Something in the Middle
Work study awards afford you the opportunity to make money through an on-campus job. Work study jobs are often found in a cafeteria, in a library, in an office, or even in a lab environment. The money isn’t given to you by the school outright – you earn it through the job. So although the school has the money on your award letter, you’re responsible for the cost up front. For example, if your work study award is for $1,000, you’re responsible for finding a job on campus from available work study job openings. You generally pay the college the money up front with your tuition bill, but then you get it back as you work at your work study position.

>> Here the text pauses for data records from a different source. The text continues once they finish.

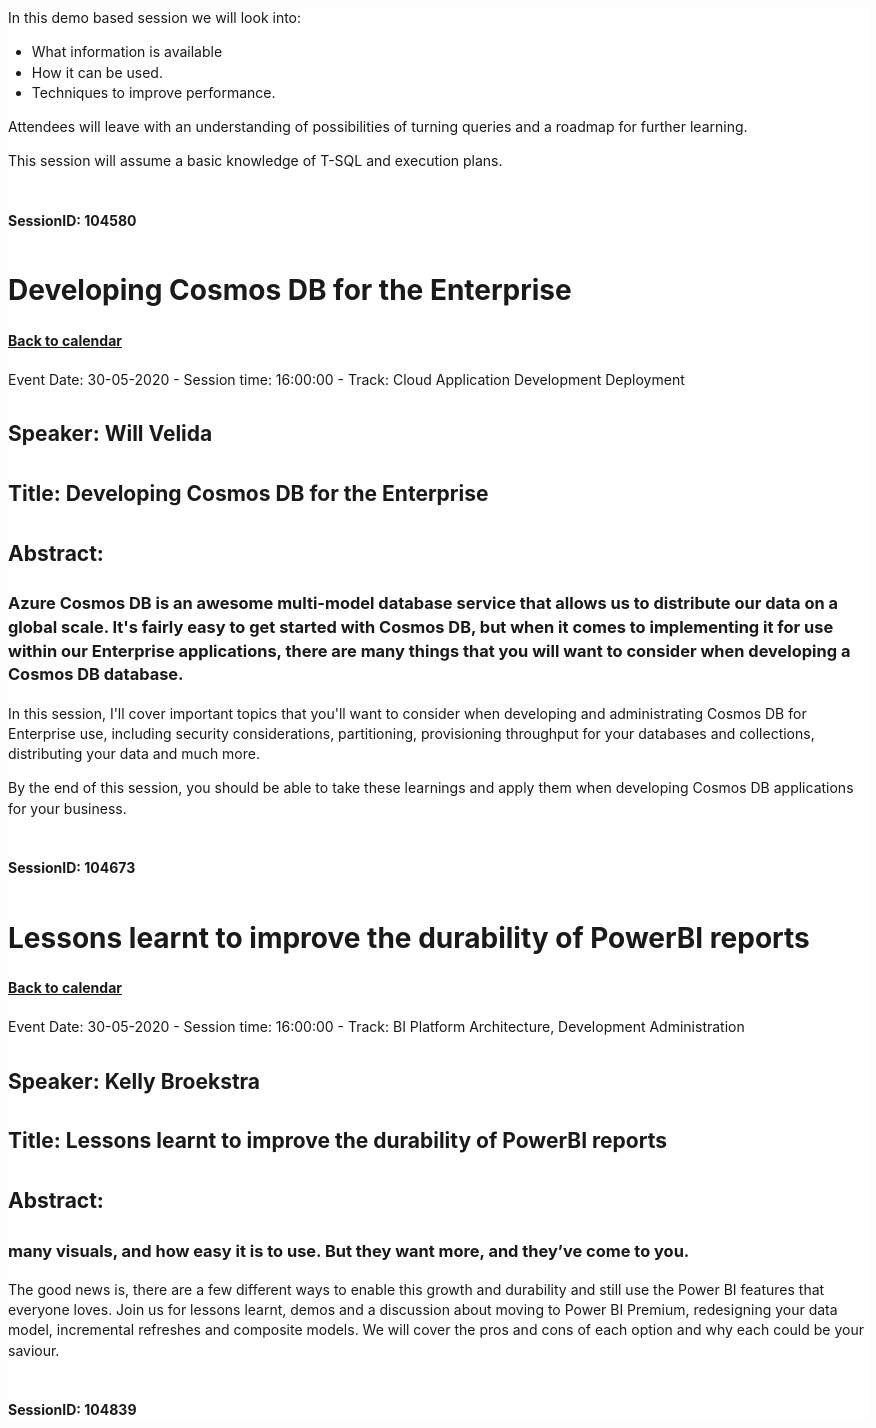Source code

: In this demo based session we will look into:
- What information is available 
- How it can be used.
- Techniques to improve performance. 

Attendees will leave with an understanding of possibilities of turning queries and a roadmap for further learning.

This session will assume a basic knowledge of T-SQL and execution plans.
#  
#### SessionID: 104580
# Developing Cosmos DB for the Enterprise
#### [Back to calendar](#SQLSaturday-#986---Brisbane-–-Virtual-2020)
Event Date: 30-05-2020 - Session time: 16:00:00 - Track: Cloud Application Development  Deployment
## Speaker: Will Velida
## Title: Developing Cosmos DB for the Enterprise
## Abstract:
### Azure Cosmos DB is an awesome multi-model database service that allows us to distribute our data on a global scale. It's fairly easy to get started with Cosmos DB, but when it comes to implementing it for use within our Enterprise applications, there are many things that you will want to consider when developing a Cosmos DB database.

In this session, I'll cover important topics that you'll want to consider when developing and administrating Cosmos DB for Enterprise use, including security considerations, partitioning, provisioning throughput for your databases and collections, distributing your data and much more.

By the end of this session, you should be able to take these learnings and apply them when developing Cosmos DB applications for your business.
#  
#### SessionID: 104673
# Lessons learnt to improve the durability of PowerBI reports
#### [Back to calendar](#SQLSaturday-#986---Brisbane-–-Virtual-2020)
Event Date: 30-05-2020 - Session time: 16:00:00 - Track: BI Platform Architecture, Development  Administration
## Speaker: Kelly Broekstra
## Title: Lessons learnt to improve the durability of PowerBI reports
## Abstract:
### many visuals, and how easy it is to use. But they want more, and they’ve come to you.
The good news is, there are a few different ways to enable this growth and durability and still use the Power BI features that everyone loves.
Join us for lessons learnt, demos and a discussion about moving to Power BI Premium, redesigning your data model, incremental refreshes and composite models. We will cover the pros and cons of each option and why each could be your saviour.
#  
#### SessionID: 104839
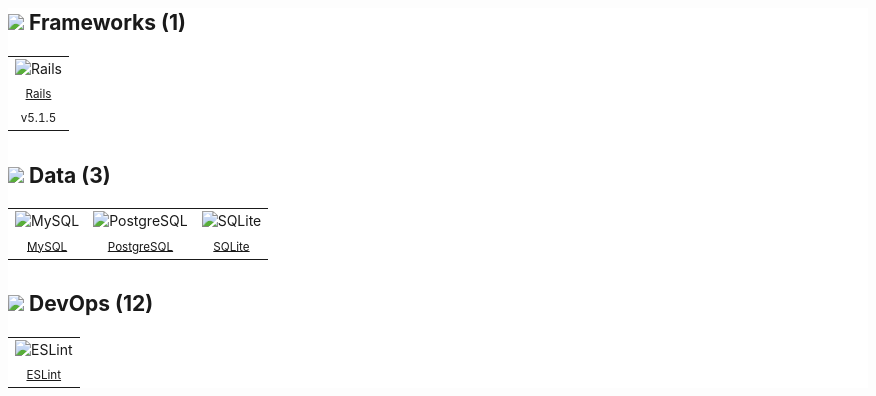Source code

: </tr>
</table>

## <img src='https://img.stackshare.io/frameworks.svg'/> Frameworks (1)
<table><tr>
  <td align='center'>
  <img width='36' height='36' src='https://img.stackshare.io/service/990/x57_Lorv.png' alt='Rails'>
  <br>
  <sub><a href="http://rubyonrails.org/">Rails</a></sub>
  <br>
  <sub>v5.1.5</sub>
</td>

</tr>
</table>

## <img src='https://img.stackshare.io/databases.svg'/> Data (3)
<table><tr>
  <td align='center'>
  <img width='36' height='36' src='https://img.stackshare.io/service/1025/logo-mysql-170x170.png' alt='MySQL'>
  <br>
  <sub><a href="http://www.mysql.com">MySQL</a></sub>
  <br>
  <sub></sub>
</td>

<td align='center'>
  <img width='36' height='36' src='https://img.stackshare.io/service/1028/ASOhU5xJ.png' alt='PostgreSQL'>
  <br>
  <sub><a href="http://www.postgresql.org/">PostgreSQL</a></sub>
  <br>
  <sub></sub>
</td>

<td align='center'>
  <img width='36' height='36' src='https://img.stackshare.io/service/1071/sqlite.jpg' alt='SQLite'>
  <br>
  <sub><a href="http://www.sqlite.org/">SQLite</a></sub>
  <br>
  <sub></sub>
</td>

</tr>
</table>

## <img src='https://img.stackshare.io/devops.svg'/> DevOps (12)
<table><tr>
  <td align='center'>
  <img width='36' height='36' src='https://img.stackshare.io/service/3337/Q4L7Jncy.jpg' alt='ESLint'>
  <br>
  <sub><a href="http://eslint.org/">ESLint</a></sub>
  <br>
  <sub></sub>
</td>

Financial aid packages vary greatly from school to school and can depend on something as simple as your need, your grades, and the school’s available funds. If you have any kind of special circumstance, call the financial aid office and set up an appointment to talk about it. They might not be able to budge on the amount of aid they are offering, but you won’t ever know unless you ask.
Did you know there are lots of hidden secrets to financial aid – how to find it, get it, keep it, and use it wisely? There’s no one-size-fits-all for financial aid either. Believe it or not, all financial aid isn’t the same. Knowing the difference helps you manage your tuition budget.
Remember financial aid awards are often based on requirements, so make sure you know what they are. For instance, if you are required to take a full load of classes, understand that dropping below that minimum required credit load could jeopardize your funding.
Always remember that you can ask for a formal financial aid review at your school. If you can explain your hardship, the school might be able to offer more.
What kinds of financial aid exist and what’s the difference?
1. Loans – Students and their families can apply for various federal and private loans to pay for their education. Look carefully into each as there are important differences in repaying the loans, limits, and loan terms (like interest rates and when they start accruing).
2. Scholarships – Scholarships can come from the school itself, another educational institution, or private and public organizations (from a local garden or business club to national ones like Minority Nurse Magazine, The Society of Women Engineers, or Lions Clubs International, for example). They don’t have to be repaid. Scholarships can seem like a real process – often requiring applications, essays, recommendations, and other documents. But it’s worth the effort to seek out scholarships that will be a good match for you. Start looking early!
3. Grants – Like a scholarship, a grant is given to you and doesn’t have to be repaid. Grants are often based on merit or merit plus a financial need and can come as part of your financial aid package. This is what we all like to call “free money.” But, like scholarships, some grants are based on strict requirements. You might have to apply, so look around and start the process early.
4. Work Study – Work study jobs are often given by a school’s financial aid office as part of the student’s aid package. Students can generally pick from a range of jobs and will work in exchange for money from the institution.
5. Federal Aid Programs – The government offers several types of aid – from loans to grants. You can apply for various aid packages using the Free Application for Federal Student Aid (FAFSA).
6. State Aid Programs – Many states have their own aid programs. Check the National Association of Student Financial Aid Administrators’ website to find potential funding sources in your state.
Stay focused and on track when looking for financial aid, as it’s not always obvious and schools don’t always wave their free money in front of you! Check and double check all the deadlines, so you don’t miss out on anything because you were supposed to apply two months ago.